### What you have to do
From the first line to the last, print the material exactly, skipping the pictures.

+++ Records for processing +++

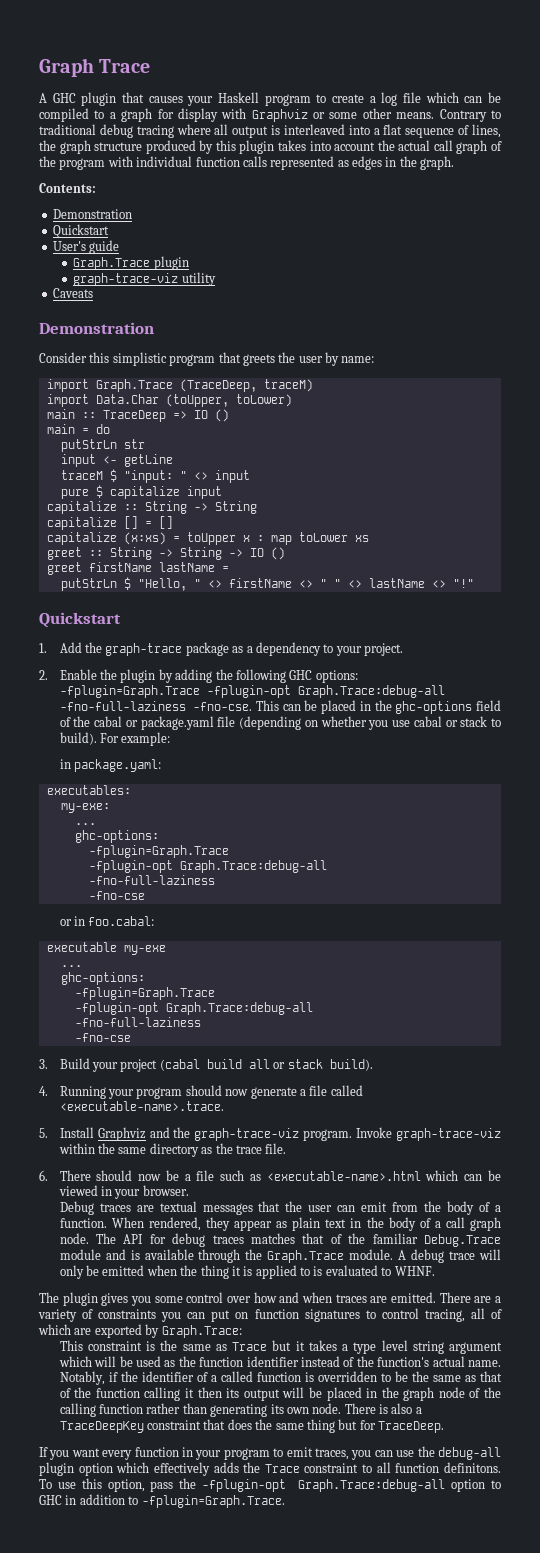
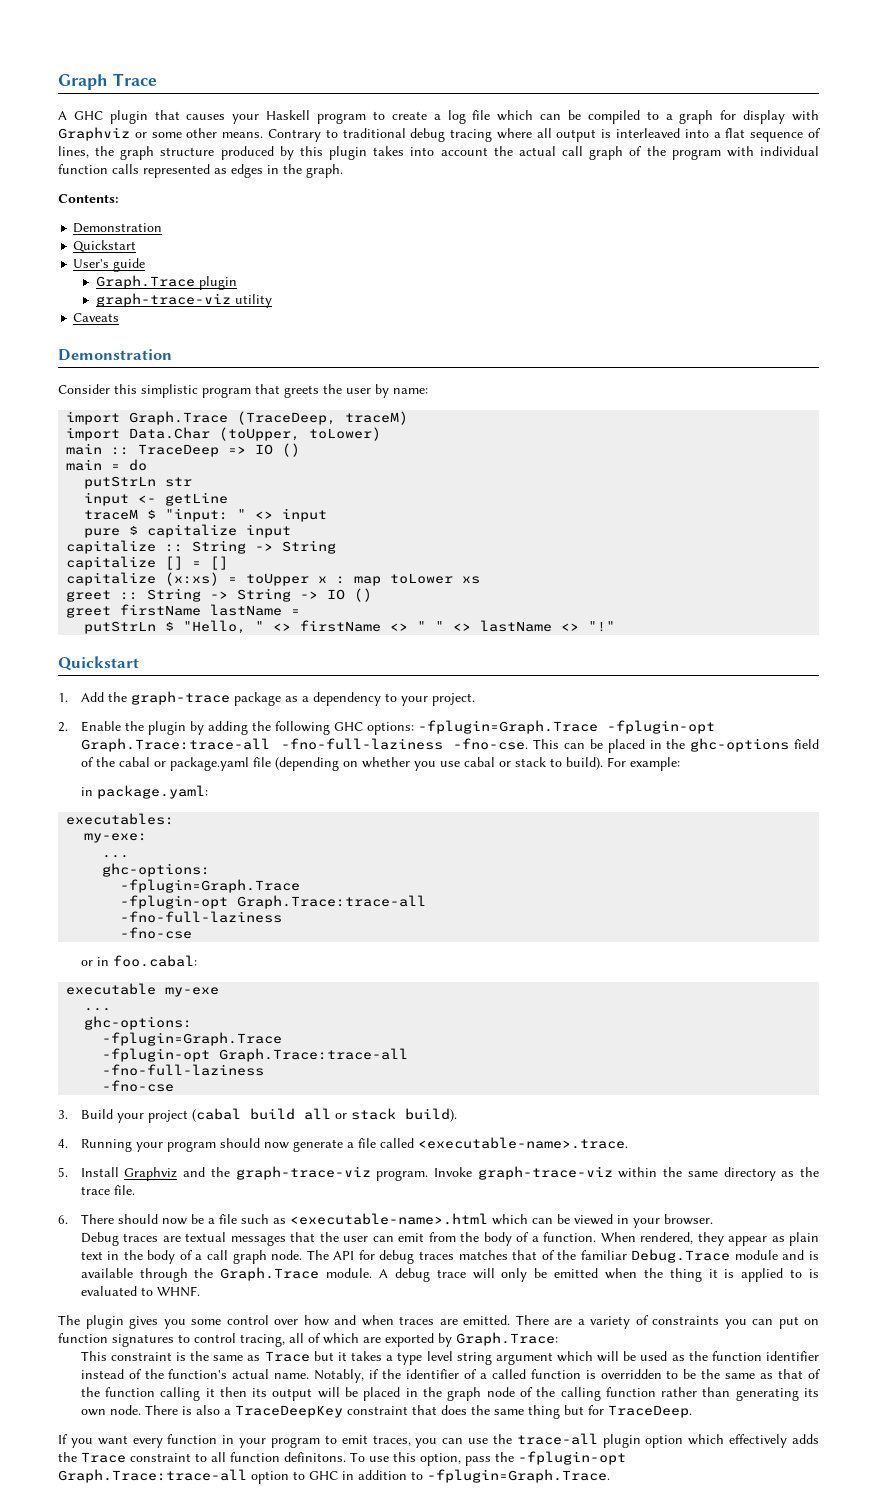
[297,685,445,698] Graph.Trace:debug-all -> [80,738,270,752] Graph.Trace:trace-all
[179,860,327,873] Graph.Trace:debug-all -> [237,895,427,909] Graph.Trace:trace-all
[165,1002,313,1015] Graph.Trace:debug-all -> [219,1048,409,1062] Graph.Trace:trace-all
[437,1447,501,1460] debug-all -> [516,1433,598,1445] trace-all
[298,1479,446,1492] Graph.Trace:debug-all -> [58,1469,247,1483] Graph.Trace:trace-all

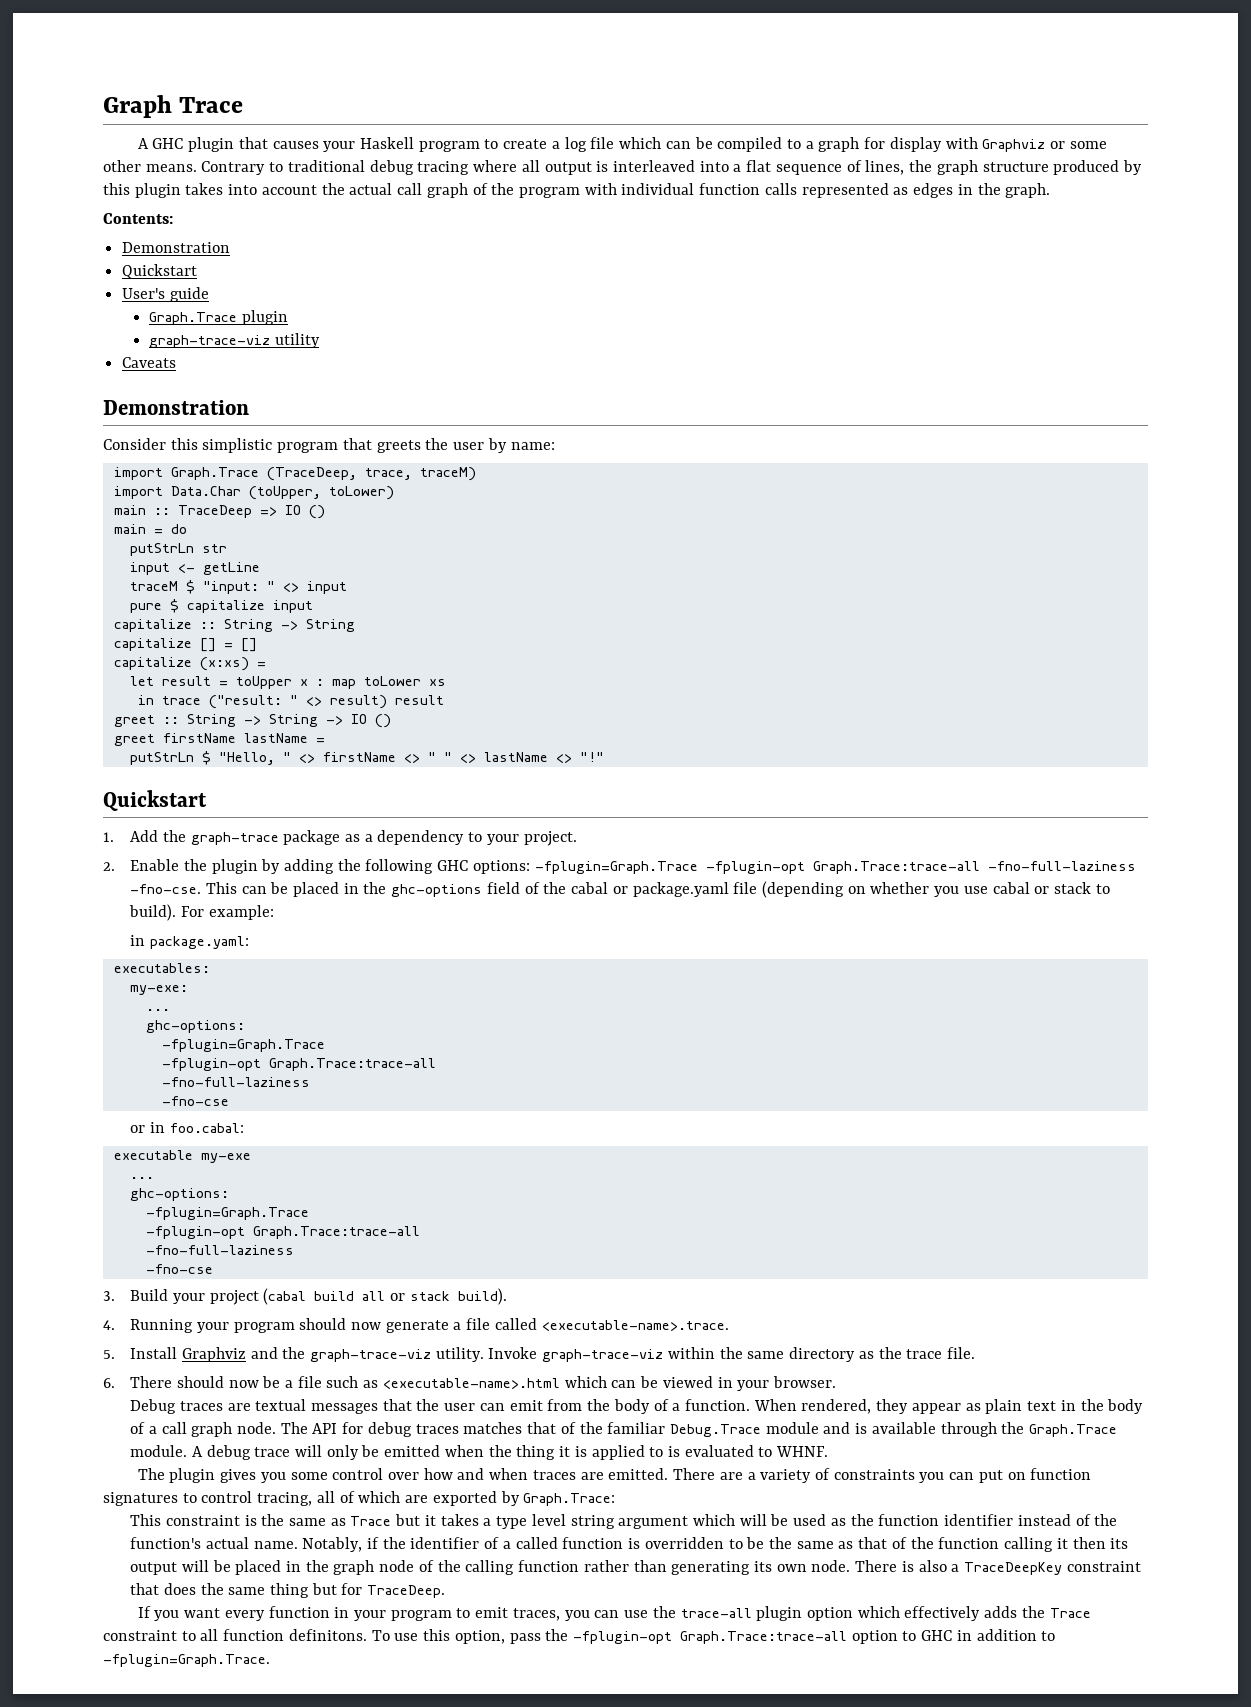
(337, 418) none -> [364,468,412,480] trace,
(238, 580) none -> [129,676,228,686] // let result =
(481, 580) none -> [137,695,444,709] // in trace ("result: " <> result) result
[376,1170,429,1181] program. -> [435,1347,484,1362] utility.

+++

### The answer
[297,685,445,698] Graph.Trace:debug-all -> [80,738,270,752] Graph.Trace:trace-all
[179,860,327,873] Graph.Trace:debug-all -> [237,895,427,909] Graph.Trace:trace-all
[165,1002,313,1015] Graph.Trace:debug-all -> [219,1048,409,1062] Graph.Trace:trace-all
[437,1447,501,1460] debug-all -> [516,1433,598,1445] trace-all
[298,1479,446,1492] Graph.Trace:debug-all -> [58,1469,247,1483] Graph.Trace:trace-all

(337, 418) none -> [364,468,412,480] trace,
(238, 580) none -> [129,676,228,686] // let result =
(481, 580) none -> [137,695,444,709] // in trace ("result: " <> result) result
[376,1170,429,1181] program. -> [435,1347,484,1362] utility.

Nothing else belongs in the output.